REQUIRED ACTION - The material below must be retyped in full, with every line kept exactly as it is.
• • • • •
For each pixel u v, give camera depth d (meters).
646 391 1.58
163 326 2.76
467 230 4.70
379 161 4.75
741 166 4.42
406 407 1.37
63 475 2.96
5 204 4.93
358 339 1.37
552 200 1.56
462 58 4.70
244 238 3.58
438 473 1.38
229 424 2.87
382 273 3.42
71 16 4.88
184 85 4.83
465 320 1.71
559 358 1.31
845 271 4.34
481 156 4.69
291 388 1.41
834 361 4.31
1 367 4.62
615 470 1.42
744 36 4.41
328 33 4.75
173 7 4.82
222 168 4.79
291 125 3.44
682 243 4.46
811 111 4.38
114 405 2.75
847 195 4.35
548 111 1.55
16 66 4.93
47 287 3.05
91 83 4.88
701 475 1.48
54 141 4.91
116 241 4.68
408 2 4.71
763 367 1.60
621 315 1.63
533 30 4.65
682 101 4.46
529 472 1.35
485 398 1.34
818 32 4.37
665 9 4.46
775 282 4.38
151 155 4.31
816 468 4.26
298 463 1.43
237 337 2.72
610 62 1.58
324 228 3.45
• • • • •
OUTPUT FOR THIS TASK -
For each pixel u v, give camera depth d (meters).
646 391 1.58
163 326 2.76
467 230 4.70
379 161 4.75
741 166 4.42
406 407 1.37
63 475 2.96
5 204 4.93
358 339 1.37
552 200 1.56
462 58 4.70
244 238 3.58
438 473 1.38
229 424 2.87
382 273 3.42
71 16 4.88
184 85 4.83
465 320 1.71
559 358 1.31
845 271 4.34
481 156 4.69
291 388 1.41
834 361 4.31
1 367 4.62
615 470 1.42
744 36 4.41
328 33 4.75
173 7 4.82
222 168 4.79
291 125 3.44
682 243 4.46
811 111 4.38
114 405 2.75
847 195 4.35
548 111 1.55
16 66 4.93
47 287 3.05
91 83 4.88
701 475 1.48
54 141 4.91
116 241 4.68
408 2 4.71
763 367 1.60
621 315 1.63
533 30 4.65
682 101 4.46
529 472 1.35
485 398 1.34
818 32 4.37
665 9 4.46
775 282 4.38
151 155 4.31
816 468 4.26
298 463 1.43
237 337 2.72
610 62 1.58
324 228 3.45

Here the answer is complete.